About this task ::
Say how many lines in the entries below have the word "dashed" in them, giving only the number.

☆ ☆ ☆

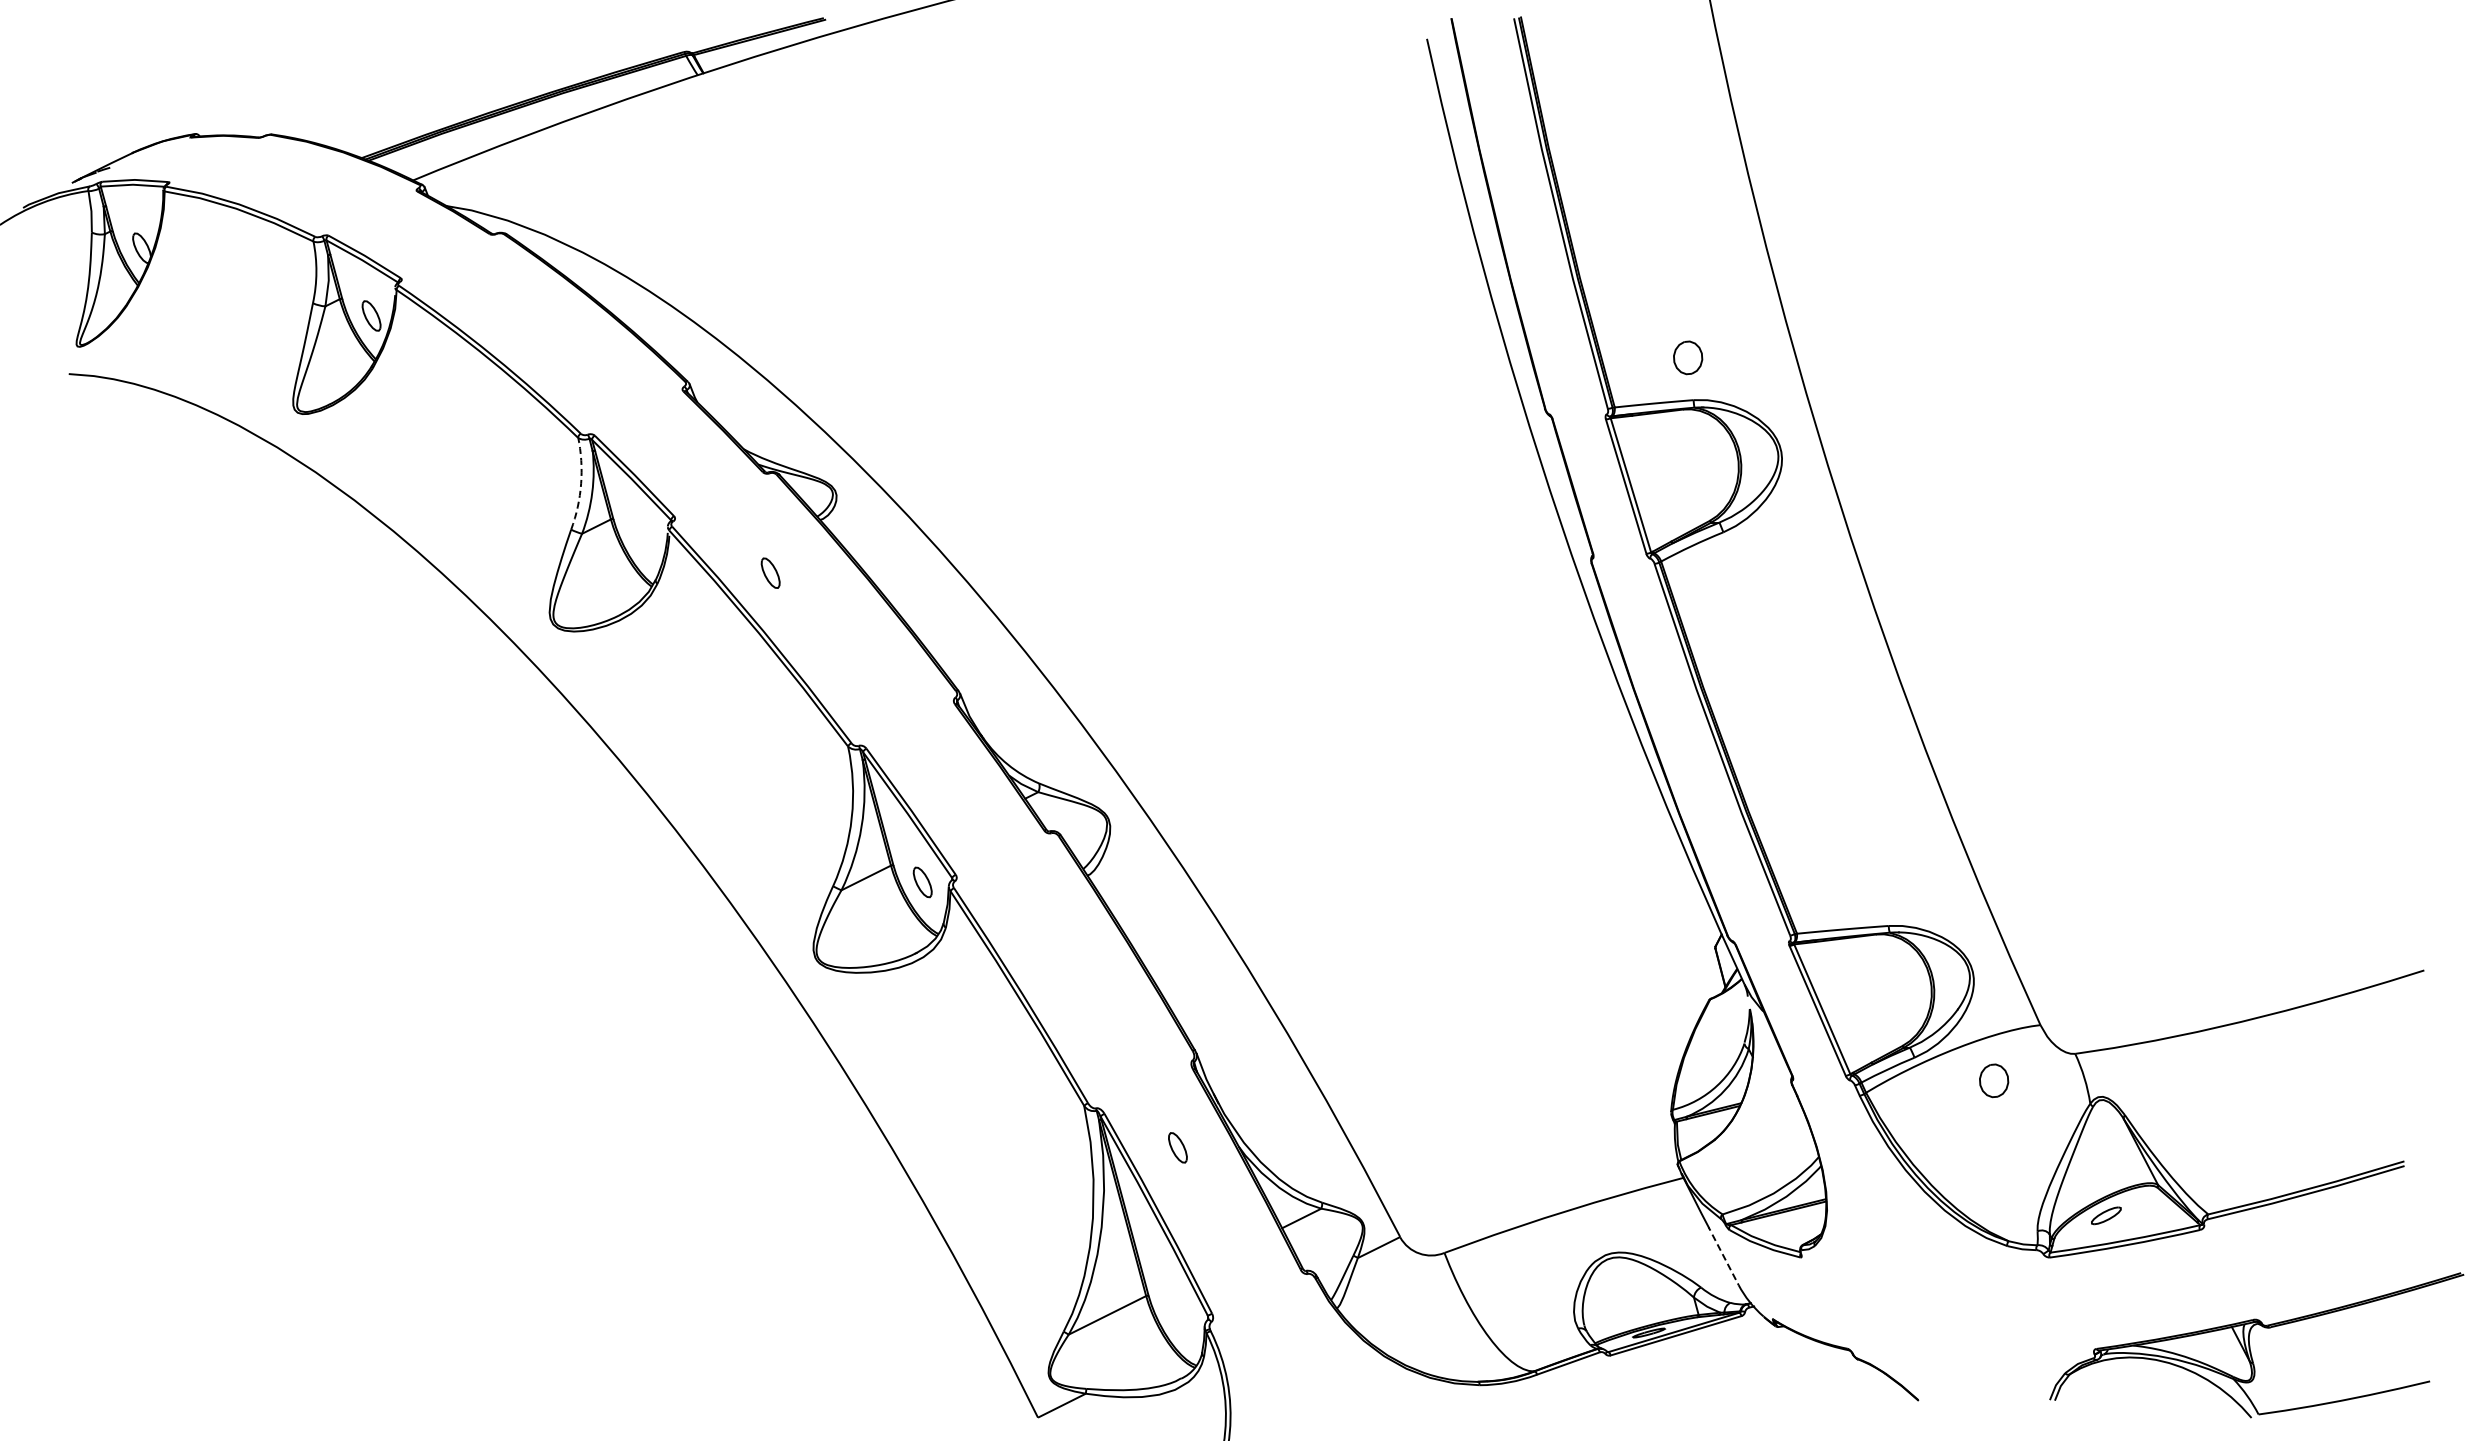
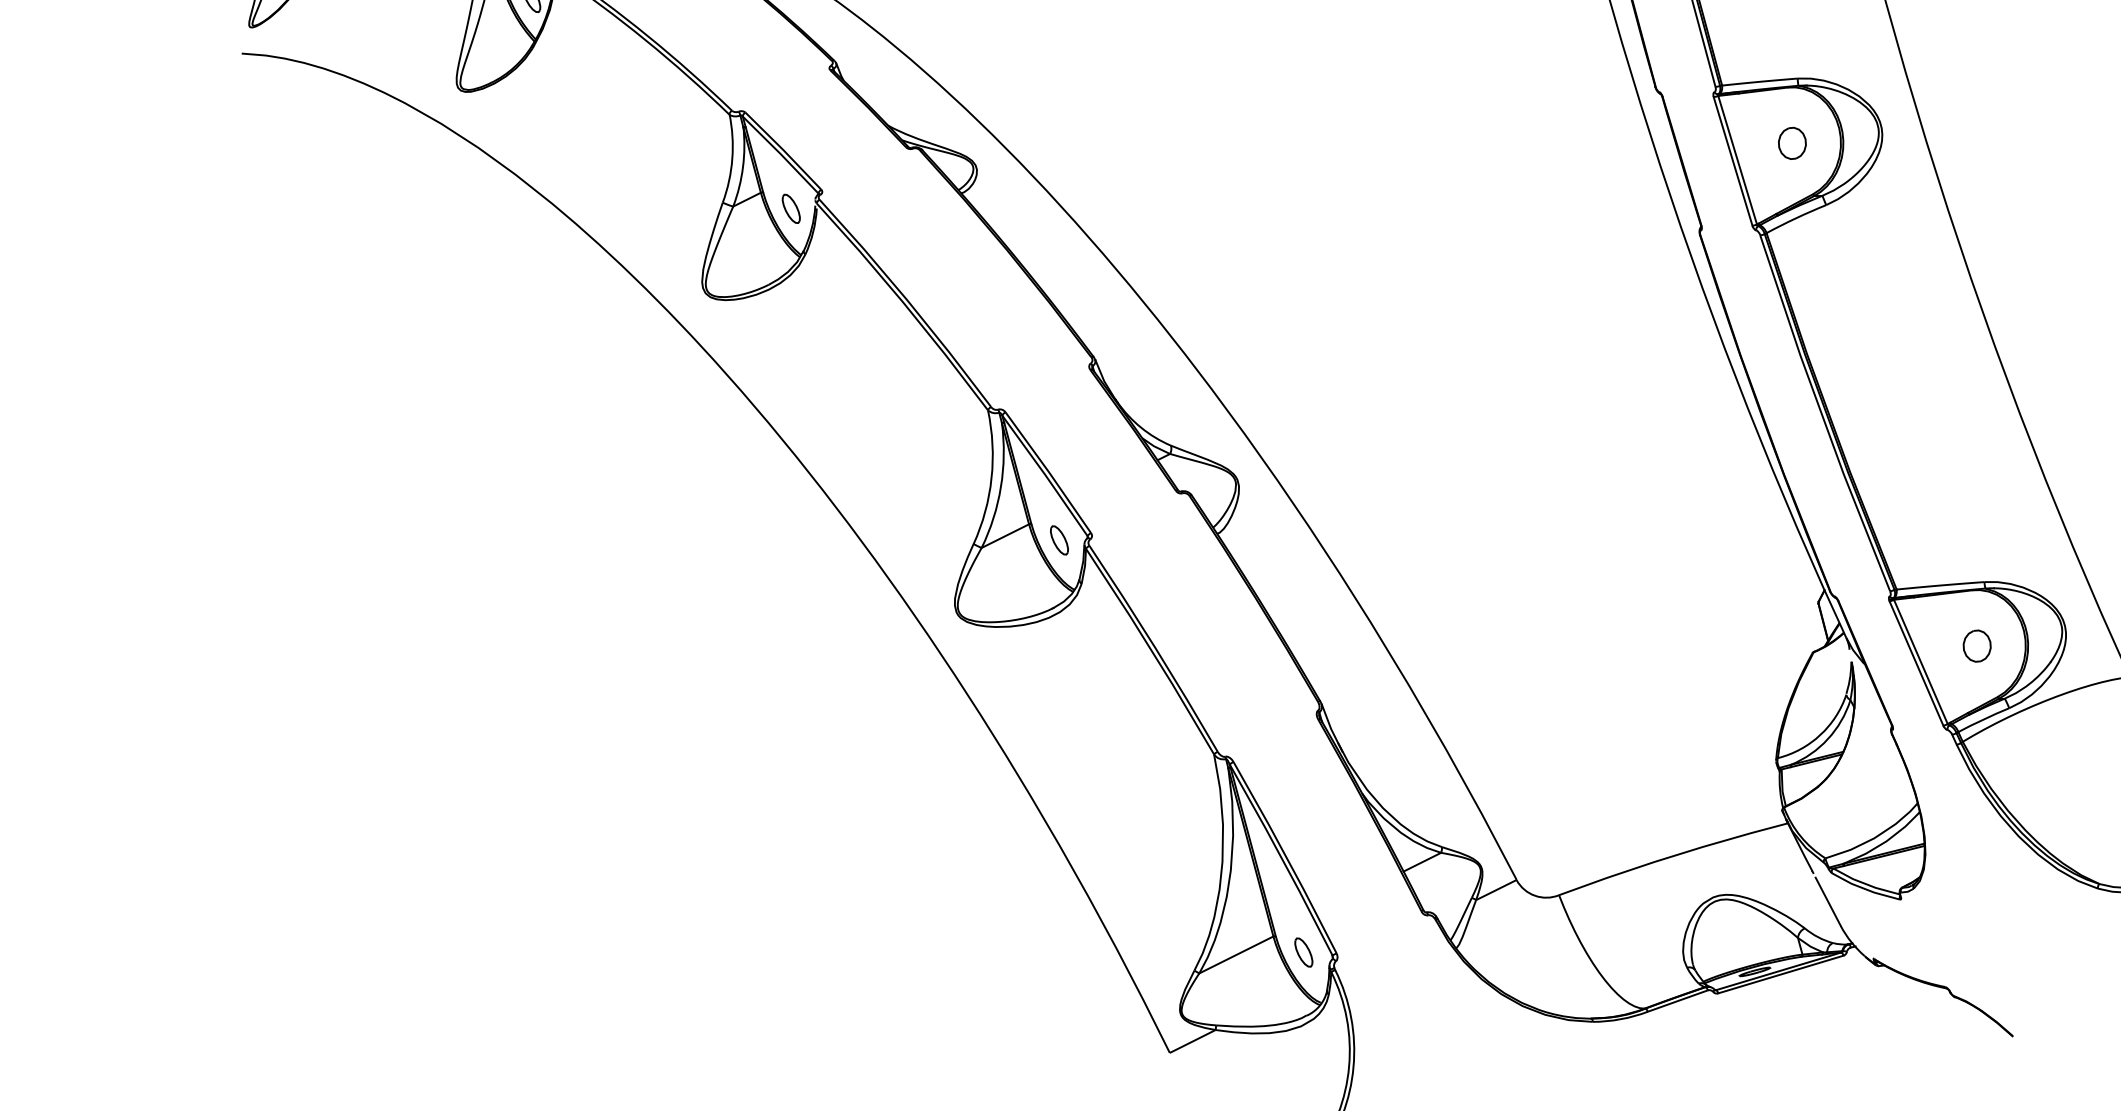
part: (1688, 357) -> (1792, 143), moved
arc: (581, 483) -> (732, 158), dashed -> solid
part: (770, 572) -> (791, 208), moved
part: (1994, 1080) -> (1977, 645), moved
part: (1177, 1147) -> (1303, 952), moved
line: (1725, 1260) -> (1828, 902), dashed -> solid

☆ ☆ ☆

Exercise output ::
2